Excerpt to read —
++++
General characteristics
- Type: Missile corvette
- Displacement: 300 tonnes (est.)
- Length: 48.0 m (157 ft 6 in)
- Beam: 12 m (39 ft 4 in)
- Installed power: Diesel engine
- Propulsion: 4 × engines
- Speed: 37 knots (69 km/h)
- Range: 2,000 nmi (3,700 km)
- Endurance: 14 days
- Sensors & processing systems: Radars and latest electronics
- Electronic warfare & decoys: Unknown EW ; 2 × Chaff dispensers;
- Armament: 1 × 30 mm auto-canon 2A42; 4 × 20 mm gatling guns (3 barrelled) ; 6 × Anti-ship cruise missiles ; 8 × surface to air missiles Kosar;
- Aircraft carried: VTOL drones

= Abu Mahdi al Muhandis-class corvette =

Iranian naval ship class

The Abu Mahdi al Muhandis class is a class of Iranian missile corvette. It is a missile corvette which is third in the series of indigenous high-aspect-ratio twin-hull (HARTH) class of vessel, alongside Shahid Nazeri class commissioned in 2016 and the commissioned in 2022 respectively. The lead ship of the class was named after Abu Mahdi al-Muhandis and was unveiled on 6 January 2024 in Bandar Abbas by Iran. However, the ship was sunk on March 10 during the 2026 Iran war. Abu Mahdi al Muhandis was the former deputy head of Iraq's Popular Mobilization Units, who was assassinated alongside Qasem Soleimani in a drone strike on 3 January 2020 by the United States. Like the other two classes of ships, this class is also in service with IRGC as principal combatant ships. As of now three more ships are planned.

== Design ==
The corvette Abu Mahdi al Muhandis, like the IRGC Shahid Soleimani-class corvettes, profits from a catamaran design and features stealth capabilities, aimed at eluding enemy detection. The Abu Mahdi al Muhandis class of HARTH ships at 300 tons are a smaller variant of Shahid Soleimani-class missile catamarans that displace 600 tons. The special design of the missile boat makes it difficult for enemy radar and reconnaissance systems to detect its presence in the waters. The ship can cruise within a 2000 nmi radius without being detected by enemy radars and reconnaissance systems. However, unlike other two HARTH classes, this ship lacks aviation facilities and can only handle VTOL unmanned aerial vehicles (UAVs) like Meraj-313. The warship is designed to operate even in Sea State 6 conditions. The ship, unlike Shahid Soleimani-class missile corvettes, cannot carry three interceptor boats in its belly.
++++
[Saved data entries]
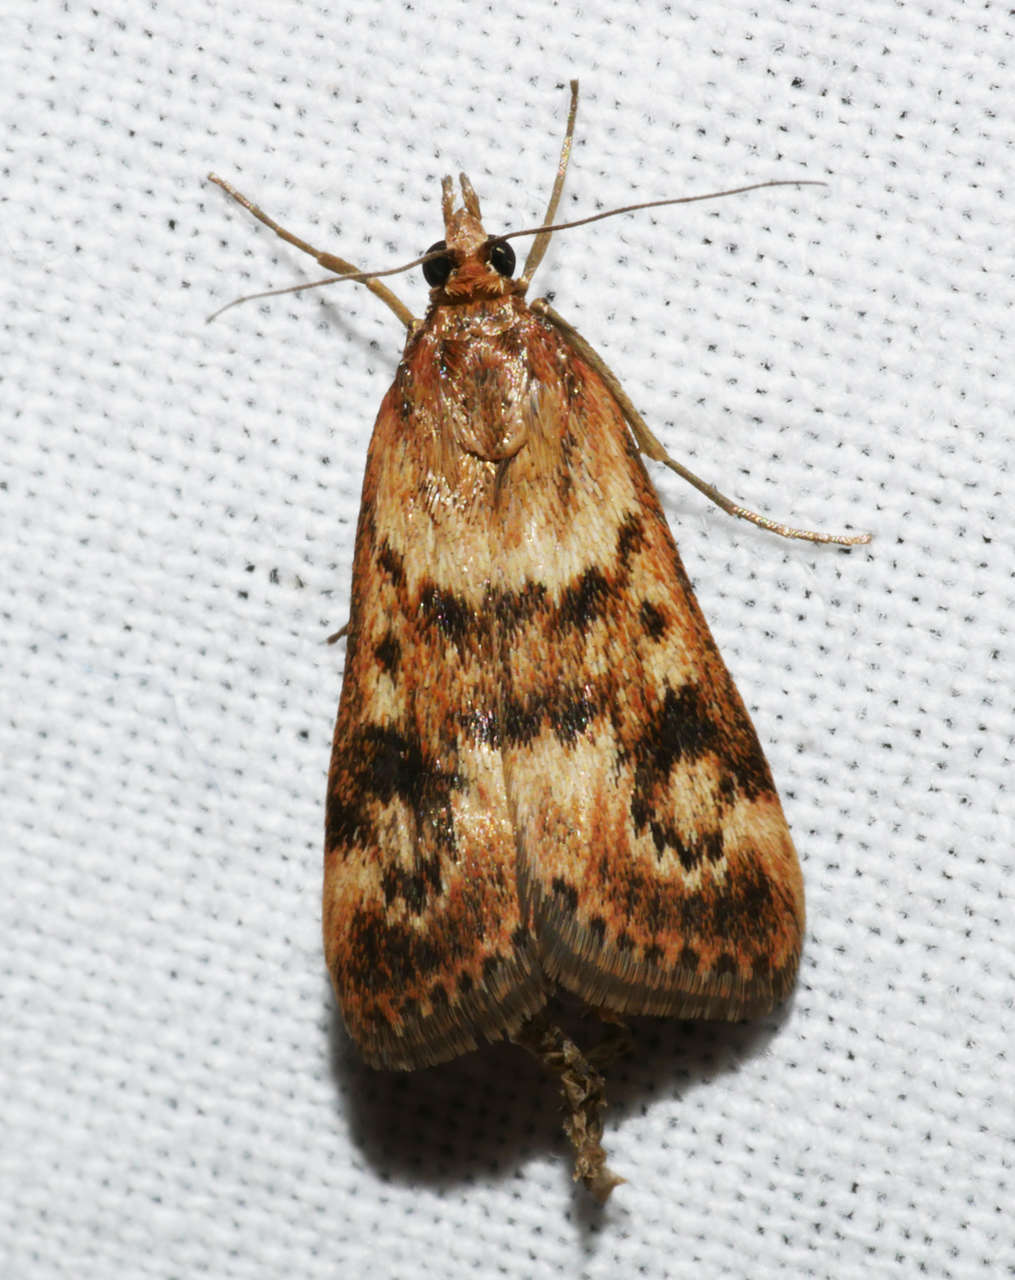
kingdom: Animalia
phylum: Arthropoda
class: Insecta
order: Lepidoptera
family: Crambidae
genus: Achyra
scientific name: Achyra affinitalis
++++
Task list —
[1] In the text on the Abu Mahdi al Muhandis-class corvette, on what date and in which city was the lead ship unveiled?
[2] Extend the text on the Abu Mahdi al Muhandis-class corvette, picking up right after its final sentence.

Outputs for the tasks —
[1] On 6 January 2024, in Bandar Abbas.

[2]
== Armament ==
The catamaran warship is equipped by various types of armaments including 30, 23, and 20 mm cannons, anti-ship guided missiles with a range of 300 km, long-range cruise missiles capable of targeting up to 750 km, and for air defense is equipped with a close range anti-aircraft system called Kowsar. The ship among other things can carry lightweight torpedoes, 6 canisters for Iranian anti-ship cruise missiles like the Noor missile, Qadir or Ghadir missile, a 30 mm 2A42 cannon, four 20 mm Gatling-type guns operating at 1,500 rpm, and 8 canisters housing Kowsar IR guided anti-ship missiles, or close-range surface-to-air missiles (SAMs), potentially enhancing its air defense. The Kowsar/SAMs launchers on the ship seem to have the capability to rotate, facilitating alignment and missile locking.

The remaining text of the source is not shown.